Source document
╭──
The 1790 addition was built for Patteson's growing young family. It was an inconspicuous building at the back of the house. Aside from the impressive new bookcase, the drawings show a more functional than decorative set of rooms. The Norwich textiles trade was not thriving the 1780s; indeed, Patteson purchased a brewery in 1793 with the intention of establishing himself in a more promising industry. Despite this economic uncertainty, Patteson's family was growing and the extra space was needed: he and his wife Elizabeth (née Staniforth, 1760-1838) had five children, at least two by 1790. The house had originally been built in 1764 as a home for a Patteson's uncle John, Patteson's widowed mother Martha Patteson and her two young boys. Soane's addition provided a spacious nursery, an extra water-closet, a more efficient kitchen and an intimate dressing room isolated from the busy household.
The house on Surrey Street before Soane's updates was described in a 1783 letter: 'It is a large brick house which retreats ten yards from the level of the street, and has four large rooms upon a floor. The garden behind is level with the second floor, so that the back rooms of the ground floor are lighted through grates. The library is below stairs, but the drawing-room, with its ante-room, which they commonly sit in, and the dining Room, are above. All these are fitted up in a style which is seldom seen but in the houses of our first nobility.'(The Great Tour of John Patteson, p.17). Patteson's uncle kept three male and six women servants. Situated on a prominent street in Norwich, the house was essential for establishing and maintaining the wealthy merchant family's status.
╰──
Provided data
╭──
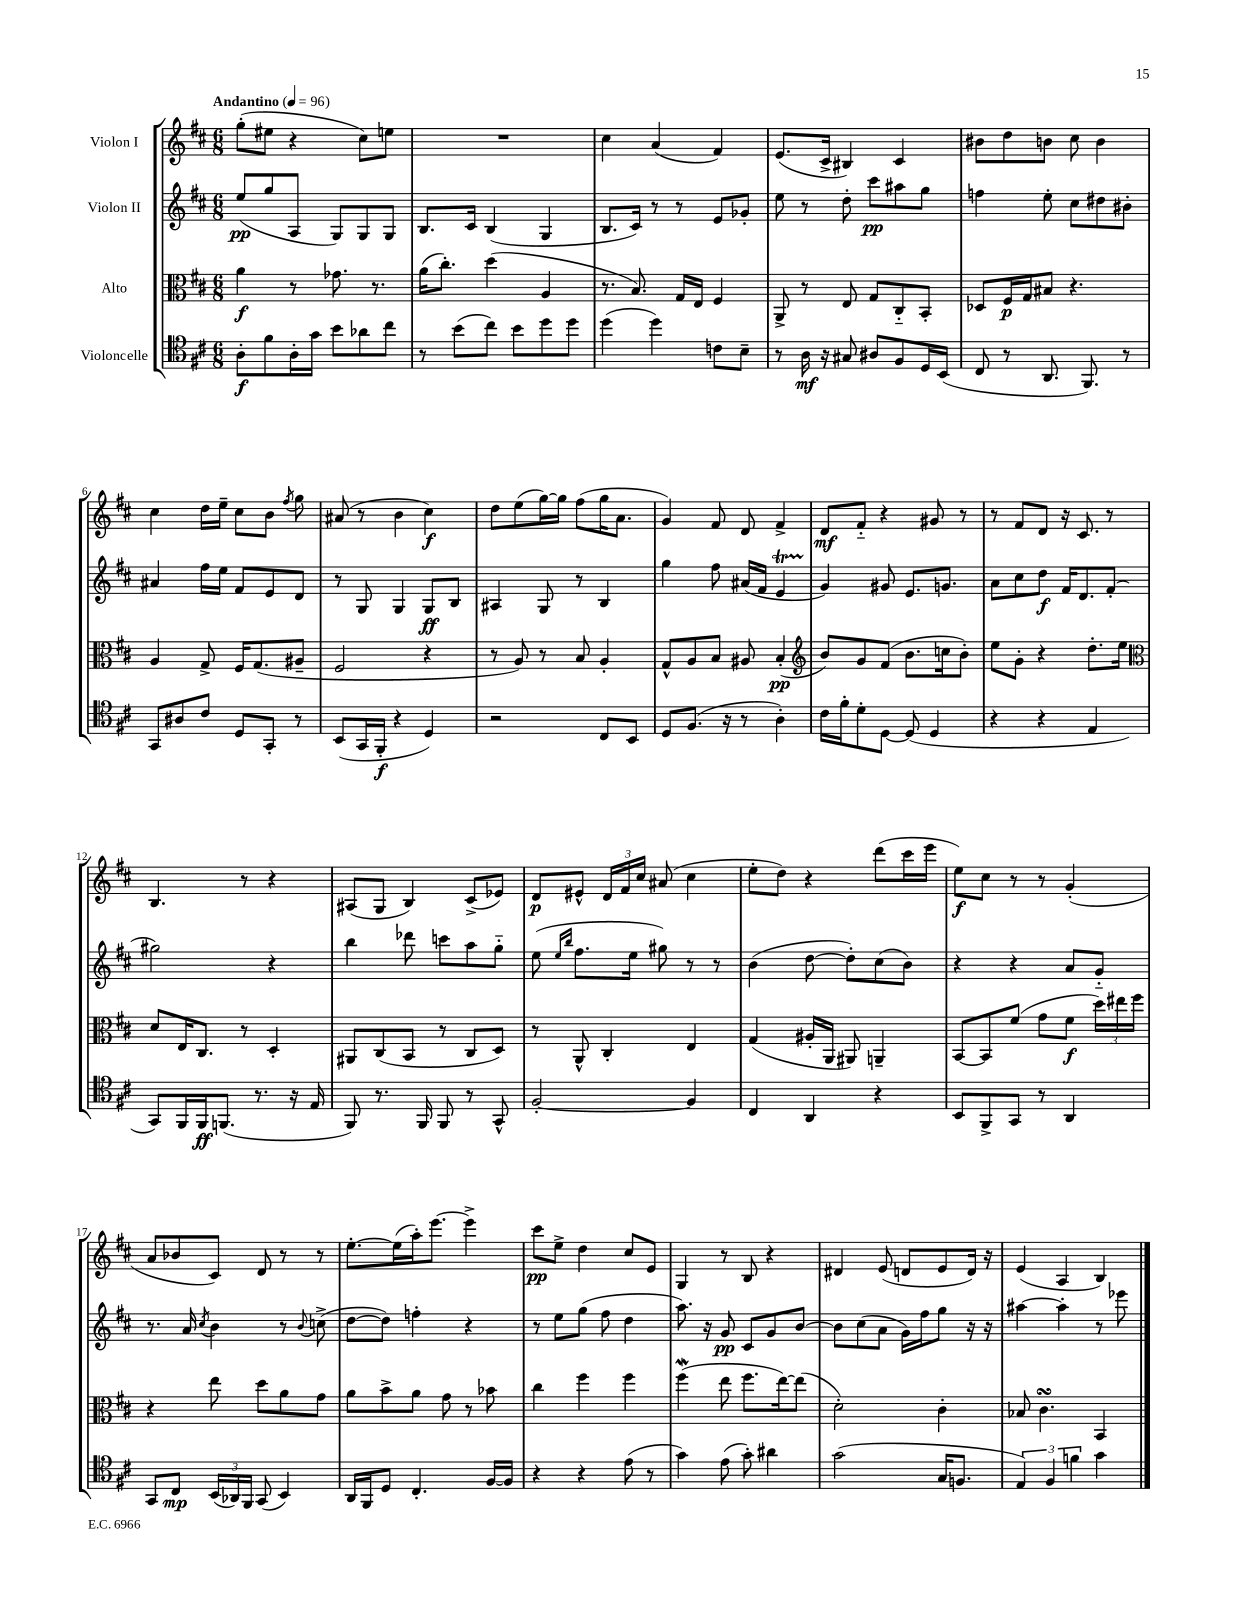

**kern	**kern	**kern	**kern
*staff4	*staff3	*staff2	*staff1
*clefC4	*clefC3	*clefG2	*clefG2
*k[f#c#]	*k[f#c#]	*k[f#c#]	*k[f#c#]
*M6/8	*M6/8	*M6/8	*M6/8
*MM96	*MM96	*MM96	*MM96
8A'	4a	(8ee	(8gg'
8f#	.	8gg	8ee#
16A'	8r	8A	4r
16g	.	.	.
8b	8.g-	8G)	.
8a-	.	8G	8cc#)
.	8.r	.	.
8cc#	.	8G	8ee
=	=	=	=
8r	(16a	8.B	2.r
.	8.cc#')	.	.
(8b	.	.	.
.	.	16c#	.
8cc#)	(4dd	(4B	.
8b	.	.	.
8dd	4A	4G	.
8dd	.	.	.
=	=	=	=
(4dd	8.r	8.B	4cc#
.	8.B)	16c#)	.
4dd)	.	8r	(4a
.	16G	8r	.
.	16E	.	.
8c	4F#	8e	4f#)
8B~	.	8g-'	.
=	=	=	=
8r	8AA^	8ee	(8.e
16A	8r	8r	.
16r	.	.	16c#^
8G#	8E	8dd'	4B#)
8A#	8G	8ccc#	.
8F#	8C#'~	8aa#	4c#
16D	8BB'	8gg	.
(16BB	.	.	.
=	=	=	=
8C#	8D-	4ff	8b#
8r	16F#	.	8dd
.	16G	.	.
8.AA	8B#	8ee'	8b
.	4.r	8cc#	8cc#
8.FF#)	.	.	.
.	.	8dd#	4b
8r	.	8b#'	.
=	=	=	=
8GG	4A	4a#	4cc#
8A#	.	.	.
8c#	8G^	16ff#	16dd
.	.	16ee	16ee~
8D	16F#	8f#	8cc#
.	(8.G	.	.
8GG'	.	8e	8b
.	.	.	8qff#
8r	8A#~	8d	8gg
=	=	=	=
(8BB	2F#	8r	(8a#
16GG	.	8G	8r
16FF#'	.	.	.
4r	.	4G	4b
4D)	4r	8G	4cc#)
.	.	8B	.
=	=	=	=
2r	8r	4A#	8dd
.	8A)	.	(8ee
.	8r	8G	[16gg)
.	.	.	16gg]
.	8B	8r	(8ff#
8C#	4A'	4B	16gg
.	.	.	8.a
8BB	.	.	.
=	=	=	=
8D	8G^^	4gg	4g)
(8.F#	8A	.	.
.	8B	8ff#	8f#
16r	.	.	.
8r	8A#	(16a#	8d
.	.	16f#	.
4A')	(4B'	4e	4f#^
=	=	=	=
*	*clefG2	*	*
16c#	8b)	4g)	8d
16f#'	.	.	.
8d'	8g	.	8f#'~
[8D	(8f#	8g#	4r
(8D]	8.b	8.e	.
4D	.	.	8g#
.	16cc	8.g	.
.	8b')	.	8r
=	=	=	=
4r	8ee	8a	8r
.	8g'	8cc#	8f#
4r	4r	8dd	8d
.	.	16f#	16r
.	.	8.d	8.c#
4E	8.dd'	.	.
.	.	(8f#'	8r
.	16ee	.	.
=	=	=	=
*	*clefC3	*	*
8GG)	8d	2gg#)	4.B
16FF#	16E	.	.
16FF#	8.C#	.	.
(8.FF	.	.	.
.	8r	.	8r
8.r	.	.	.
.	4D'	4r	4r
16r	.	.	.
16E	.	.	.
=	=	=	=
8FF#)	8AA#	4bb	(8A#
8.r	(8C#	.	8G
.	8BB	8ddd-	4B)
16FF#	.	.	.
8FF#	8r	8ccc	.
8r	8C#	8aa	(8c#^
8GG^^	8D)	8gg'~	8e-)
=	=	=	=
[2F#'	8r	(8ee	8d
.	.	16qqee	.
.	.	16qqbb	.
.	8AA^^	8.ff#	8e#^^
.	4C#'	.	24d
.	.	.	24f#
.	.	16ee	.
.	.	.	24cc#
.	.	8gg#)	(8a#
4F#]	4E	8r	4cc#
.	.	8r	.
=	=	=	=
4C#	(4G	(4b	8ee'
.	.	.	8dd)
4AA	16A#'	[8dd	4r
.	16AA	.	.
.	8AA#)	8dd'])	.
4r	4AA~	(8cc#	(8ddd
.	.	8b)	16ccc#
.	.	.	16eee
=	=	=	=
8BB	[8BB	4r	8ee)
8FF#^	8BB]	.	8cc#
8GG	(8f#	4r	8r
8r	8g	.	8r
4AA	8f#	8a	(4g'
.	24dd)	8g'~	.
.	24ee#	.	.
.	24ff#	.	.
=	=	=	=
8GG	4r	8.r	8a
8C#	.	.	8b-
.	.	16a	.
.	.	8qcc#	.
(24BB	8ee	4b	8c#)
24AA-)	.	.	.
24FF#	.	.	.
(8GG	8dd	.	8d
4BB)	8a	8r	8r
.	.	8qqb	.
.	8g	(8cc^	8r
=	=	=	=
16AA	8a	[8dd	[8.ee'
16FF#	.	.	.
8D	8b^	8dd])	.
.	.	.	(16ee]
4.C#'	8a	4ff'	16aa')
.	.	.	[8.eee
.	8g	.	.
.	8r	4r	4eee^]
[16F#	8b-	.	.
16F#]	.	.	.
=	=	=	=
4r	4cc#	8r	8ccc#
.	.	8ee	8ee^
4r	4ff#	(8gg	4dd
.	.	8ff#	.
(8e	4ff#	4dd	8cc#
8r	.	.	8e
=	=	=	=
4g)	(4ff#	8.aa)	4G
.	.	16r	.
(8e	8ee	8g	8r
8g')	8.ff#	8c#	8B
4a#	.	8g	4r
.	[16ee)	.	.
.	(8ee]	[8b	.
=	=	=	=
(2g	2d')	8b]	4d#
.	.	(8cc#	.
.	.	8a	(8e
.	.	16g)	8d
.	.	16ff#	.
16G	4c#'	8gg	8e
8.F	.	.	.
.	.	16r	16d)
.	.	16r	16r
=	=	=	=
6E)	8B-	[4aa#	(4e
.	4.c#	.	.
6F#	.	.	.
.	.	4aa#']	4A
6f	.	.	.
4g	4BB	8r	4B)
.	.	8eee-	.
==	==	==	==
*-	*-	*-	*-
╰──
Problem set
**a.** According to the Surrey Street house text, in what year did Patteson buy a brewery?
**b.** Using the Surrey Street house text, explain why the back rooms of the ground floor were lighted through grates.
**c.** Repeat everything from "The house on" down to "merchant family's status." in the Surrey Street house text.

Responses for each task
**a.** 1793

**b.** The garden behind the house was level with the second floor, so light reached the back rooms of the ground floor through grates.

**c.**
The house on Surrey Street before Soane's updates was described in a 1783 letter: 'It is a large brick house which retreats ten yards from the level of the street, and has four large rooms upon a floor. The garden behind is level with the second floor, so that the back rooms of the ground floor are lighted through grates. The library is below stairs, but the drawing-room, with its ante-room, which they commonly sit in, and the dining Room, are above. All these are fitted up in a style which is seldom seen but in the houses of our first nobility.'(The Great Tour of John Patteson, p.17). Patteson's uncle kept three male and six women servants. Situated on a prominent street in Norwich, the house was essential for establishing and maintaining the wealthy merchant family's status.